Agent Broyles discovers that the army did classified experiments in Edina called "Project Elephant", but most of the records are gone. The team brings the body, along with a butterfly Walter found in the town and thought Astrid would like, back to the lab in Boston, where they both transform into deformed versions of themselves. Peter and Olivia go back to Edina to talk with the sheriff and try to locate the owner of the truck. Meanwhile, back in the lab, Walter tries to remember why the case feels so familiar. Throughout the episode Walter had been humming some strange melody, and he and Astrid realize he might previously have worked on the project with the army. The melody was a memory trick Walter used to remind himself where he stored the experiment files so many years ago. The experiment was done by the army in the late 1970s to test how electromagnetic pulses can camouflage soldiers and was conducted on the townspeople; the army was unaware of the long-term effects of the study until it was too late, and the people were stuck in a deformed state. The "hum" hides their deformities from the human eye through a massive electromagnetic pulse that runs through the town, and once they leave and are out of the pulse's reach, their true deformities show.

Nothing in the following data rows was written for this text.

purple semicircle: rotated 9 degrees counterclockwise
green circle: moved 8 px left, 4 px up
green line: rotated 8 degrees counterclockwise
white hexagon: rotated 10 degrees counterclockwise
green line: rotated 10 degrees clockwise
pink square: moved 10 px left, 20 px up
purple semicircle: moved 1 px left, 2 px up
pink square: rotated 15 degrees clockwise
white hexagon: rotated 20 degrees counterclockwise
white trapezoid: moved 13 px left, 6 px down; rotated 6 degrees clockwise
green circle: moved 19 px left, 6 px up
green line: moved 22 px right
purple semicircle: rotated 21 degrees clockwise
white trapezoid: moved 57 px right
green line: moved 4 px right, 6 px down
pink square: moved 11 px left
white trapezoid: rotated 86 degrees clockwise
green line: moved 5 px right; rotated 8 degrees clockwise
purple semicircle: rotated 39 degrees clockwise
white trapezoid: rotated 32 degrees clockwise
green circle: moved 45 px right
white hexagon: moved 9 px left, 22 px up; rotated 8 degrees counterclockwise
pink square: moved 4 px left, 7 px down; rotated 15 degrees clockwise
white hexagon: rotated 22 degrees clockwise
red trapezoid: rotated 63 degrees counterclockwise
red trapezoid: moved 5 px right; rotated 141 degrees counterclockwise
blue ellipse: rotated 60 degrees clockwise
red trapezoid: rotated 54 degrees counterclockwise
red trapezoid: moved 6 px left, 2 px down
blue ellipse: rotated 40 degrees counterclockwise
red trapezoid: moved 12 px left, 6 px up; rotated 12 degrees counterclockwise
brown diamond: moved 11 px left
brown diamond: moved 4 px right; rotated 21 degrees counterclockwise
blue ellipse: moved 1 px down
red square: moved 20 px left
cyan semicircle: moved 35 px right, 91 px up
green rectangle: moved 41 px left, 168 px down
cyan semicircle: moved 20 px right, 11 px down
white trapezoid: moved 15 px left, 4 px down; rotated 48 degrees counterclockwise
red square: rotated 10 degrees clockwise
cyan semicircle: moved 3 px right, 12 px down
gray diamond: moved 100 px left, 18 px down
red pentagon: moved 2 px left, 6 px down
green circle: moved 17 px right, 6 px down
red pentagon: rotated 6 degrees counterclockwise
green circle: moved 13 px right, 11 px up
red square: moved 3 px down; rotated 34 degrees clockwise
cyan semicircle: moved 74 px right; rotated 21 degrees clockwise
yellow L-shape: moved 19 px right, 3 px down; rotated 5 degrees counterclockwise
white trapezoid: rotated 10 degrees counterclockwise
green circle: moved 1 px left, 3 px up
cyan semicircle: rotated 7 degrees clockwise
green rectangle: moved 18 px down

Walter and Astrid find the source of the electromagnetic pulse, and begin investigating the house the pulse was built on. At the same time, Peter and Olivia go to a rural meeting place where the sheriff said they would find the truck's owner, only to be shot at by the sheriff and his deputy, who are intent on keeping the town's secret. Walter manages to turn off the pulse, and all of the townsfolk revert to their deformed appearance. The daughter of one of the army scientists saves Olivia and Peter from getting shot, and explains that her father stayed in Edina to perfect the pulse. After Walter pleads to Broyles to let the townspeople keep their secret, the Fringe team decides to not report the case so that the remaining residents can live a normal life.
Tropes in this episodes include:
- Butterfly of Transformation: Walter catches a butterfly in Edina and brings it back to the lab for Astrid. Away from the city it turns into a ragged moth which freaks Astrid out.
- Clarke's Third Law: Walter implies he was a friend of Arthur C. Clarke who famously said "Any sufficiently advanced technology is indistinguishable from magic."
- Fatal Family Photo: Trooper Pekarski has a picture of his wife and child in his car when he picks up Teddy. He doesn't make it past the teaser.
- Glamour Failure: Any residents who leave or are taken outside of the city limits appear in their true form. There's a reason nobody ever moves away from Edina.
- The Ketchup Test
- Shapeshifting
- Shout-Out:
- Walter says the cowardly lion has a point, and Peter tells him there are no flying monkeys, referencing The Wonderful Wizard of Oz.
- Walter also references the dueling banjos scene in Deliverance.
- Walter hums the Prelude to Carmen with made up lyrics.
- Project Elephant may be a reference to The Elephant Man.
- Town with a Dark Secret: Protected with shotguns.